In a new LinkedIn Group associated with the Centre for Progressive Leadership, members were recently invited to answer the following question:
"What are your top five 'must haves' if we are to see progress in the field of leadership?"
In response to this, and echoing my recent paper for the Centre entitled Taking Organisational Complexity Seriously, it seems to me that meaningful progress depends on the willingness and ability of managers to:
- understand and engage more insightfully with the complex social reality of organizational life;
- avoid the lure of simplistic, “if you do this, you’ll get that” prescriptions; and, in the words of Ralph Stacey,
- accept that "Managing and leading are exercises in the courage to go on participating creatively despite not knowing."
At present, there is a wide gap between the established ways in which people understand and talk about organizational leadership, and the current reality of what leaders actually do in practice. Rather than prescribing some idealized future state based on prescriptive 'must haves', therefore, I thought I would respond to the question by offering five ‘already haves’. That is, five ways (amongst others) in which people's experienced reality of organizational life and leaders' actual behaviours already run counter to the ways in which these are supposed to operate according to conventional management 'wisdom' and common discourse.

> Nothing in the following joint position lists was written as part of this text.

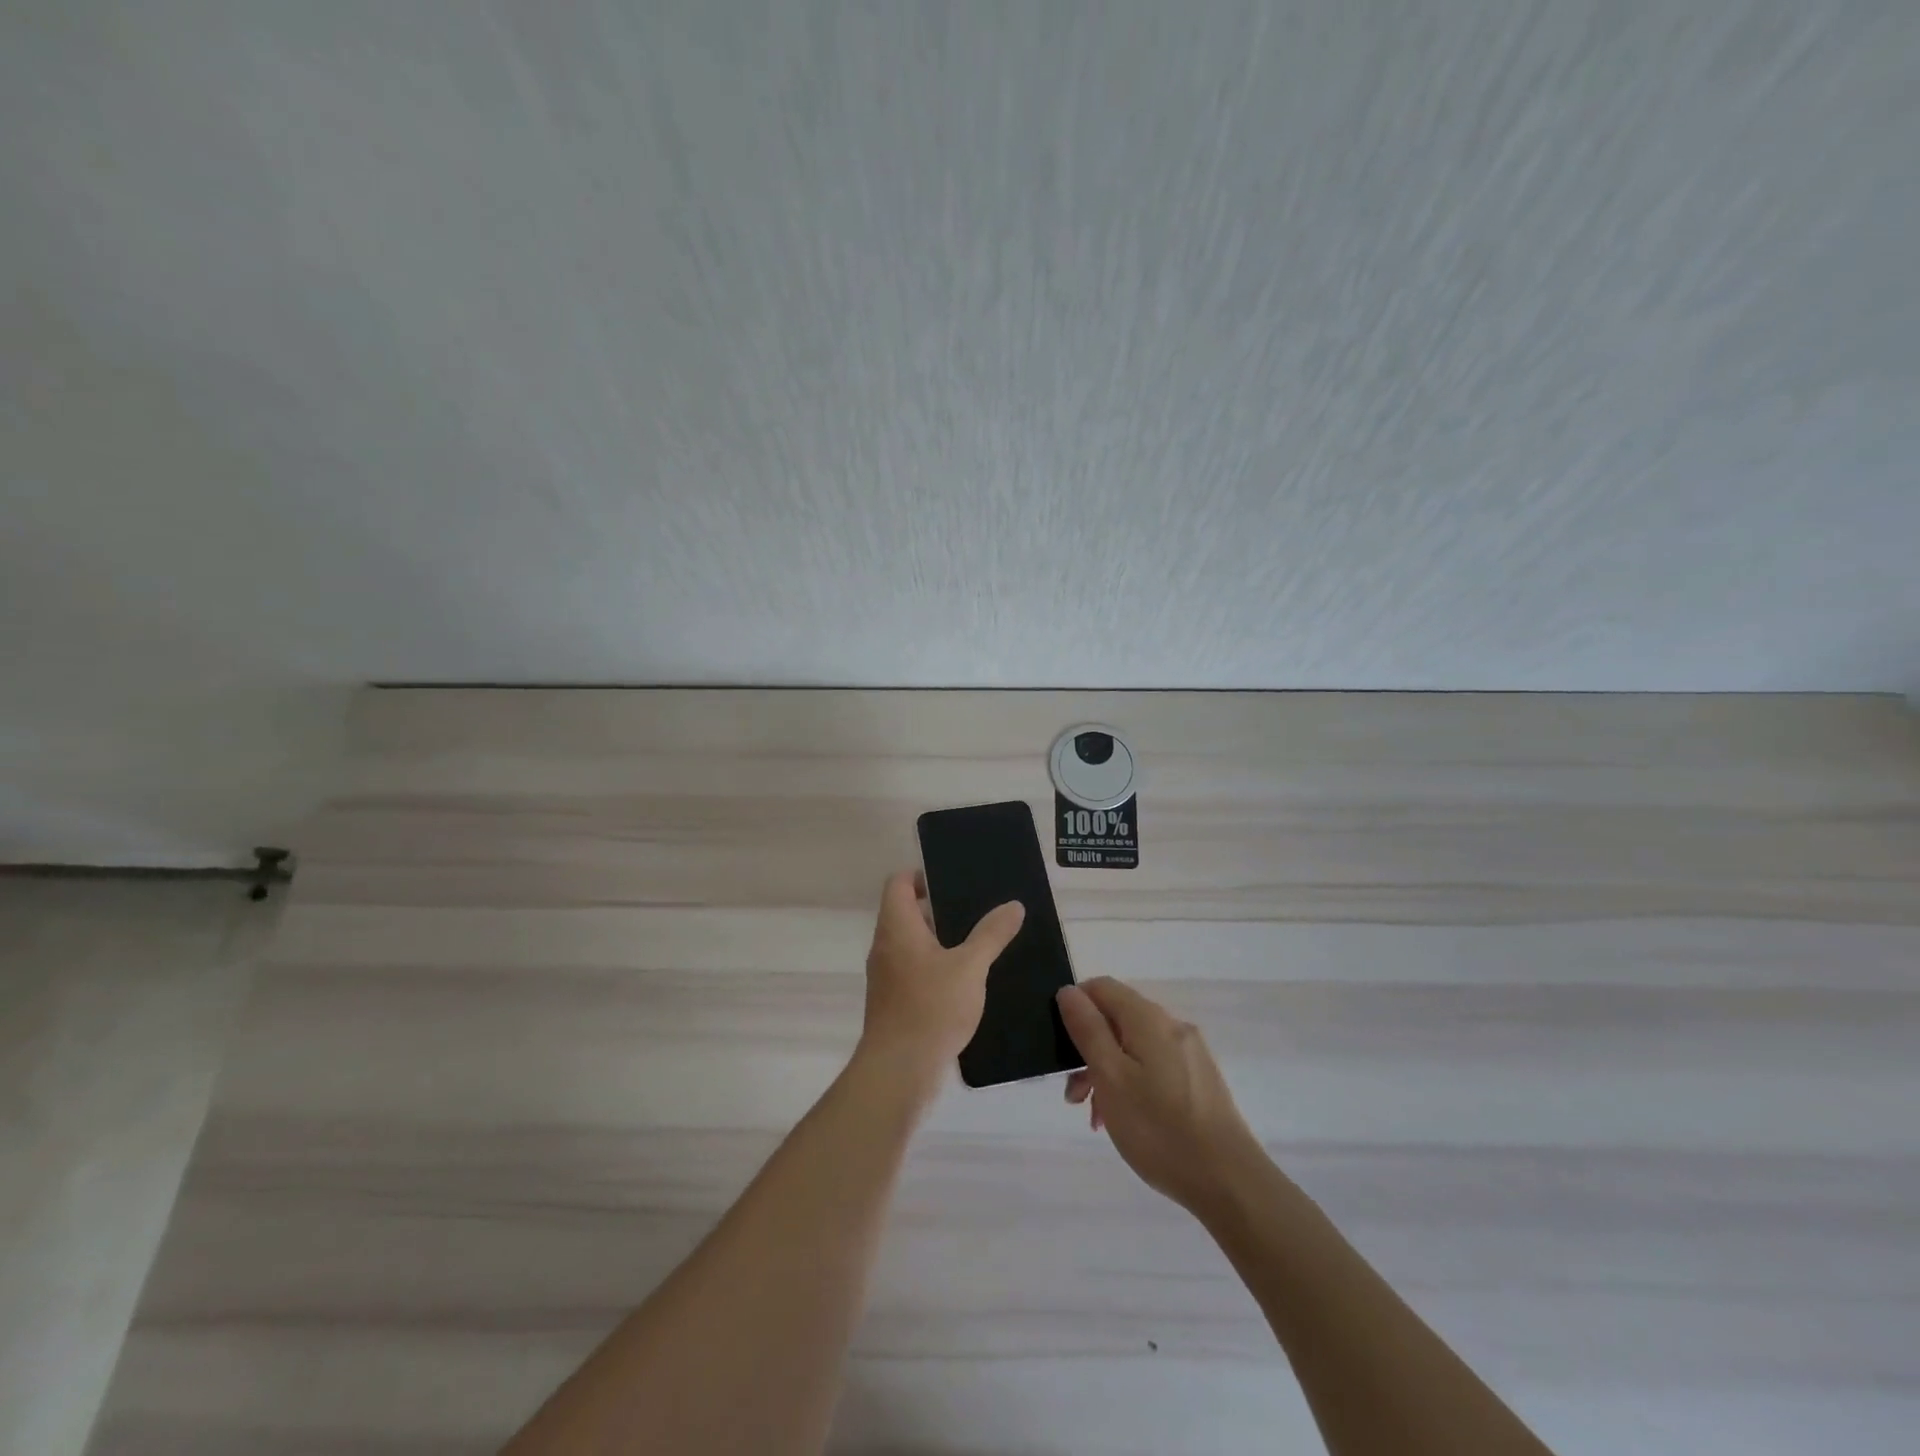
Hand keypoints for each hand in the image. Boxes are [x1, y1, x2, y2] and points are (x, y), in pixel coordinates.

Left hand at [857, 870, 1024, 1101]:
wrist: (899, 1071)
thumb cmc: (931, 1008)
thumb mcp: (970, 966)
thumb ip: (991, 934)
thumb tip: (1013, 905)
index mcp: (897, 927)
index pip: (898, 883)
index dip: (920, 875)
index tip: (952, 882)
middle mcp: (885, 946)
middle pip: (905, 912)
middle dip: (938, 909)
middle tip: (976, 910)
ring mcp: (886, 976)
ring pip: (911, 944)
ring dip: (939, 940)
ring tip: (977, 943)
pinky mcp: (893, 1002)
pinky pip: (913, 970)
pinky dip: (935, 966)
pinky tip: (965, 980)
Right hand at [1056, 977, 1263, 1214]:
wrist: (1229, 1182)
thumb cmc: (1159, 1128)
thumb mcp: (1110, 1077)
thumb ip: (1088, 1030)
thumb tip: (1068, 991)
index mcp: (1148, 1018)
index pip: (1101, 987)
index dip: (1075, 1007)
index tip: (1061, 1047)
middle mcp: (1171, 1026)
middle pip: (1117, 1019)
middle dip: (1088, 1050)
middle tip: (1073, 1097)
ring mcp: (1189, 1053)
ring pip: (1134, 1047)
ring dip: (1107, 1073)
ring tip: (1096, 1118)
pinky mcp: (1199, 1080)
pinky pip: (1154, 1068)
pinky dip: (1132, 1085)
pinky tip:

These five 'already haves' are reproduced below.
- ‘Talk’, in the broadest sense of the word, is the means through which organization and leadership are enacted. This means that, for leaders in particular, talk is not a precursor to action. Talk is action.
- The characteristic patterning of people's thoughts and actions, which we think of as organizational culture, is an emergent property of the complex social process of their everyday interactions. Leaders are powerful participants in this ongoing sense-making-cum-action-taking process. But they are not designers and builders of it.
- Performance ‘outcomes’ similarly emerge from the organization-wide interplay of these same, ‘local’ (i.e. one-to-one and small-group) interactions. Within this, leaders provide “vision” through their own day-to-day conversations with others - by helping them to ‘see better’ in terms of the ways in which they make sense of emerging events and take action. That is, vision is more about insight than far sight.
- Power and politics are natural dynamics of organisational performance and leadership practice in all contexts. That is, all interactions reflect differing, and potentially competing, interpretations, interests, ideologies, identities, and intentions. This means that the very essence of leadership is about acting politically (and ethically) in one’s moment-by-moment interactions - i.e. seeking to surface and deal ethically with these differences, in ways that one judges to be organisationally enhancing.
- Coalition formation is a natural dynamic of human interaction. This process occurs continuously and spontaneously, as people make sense of, and act into, emerging events. Coalitions form – with or without the relevant formal leaders’ involvement - to initiate, support, or frustrate change. This means that the only choices open to those in formal leadership positions – from CEO to first-line supervisor - are if and how they should engage with this ongoing coalitional activity.
In all of this, as intimated by Stacey, leaders can act with intent but can neither predict nor control what will ultimately emerge.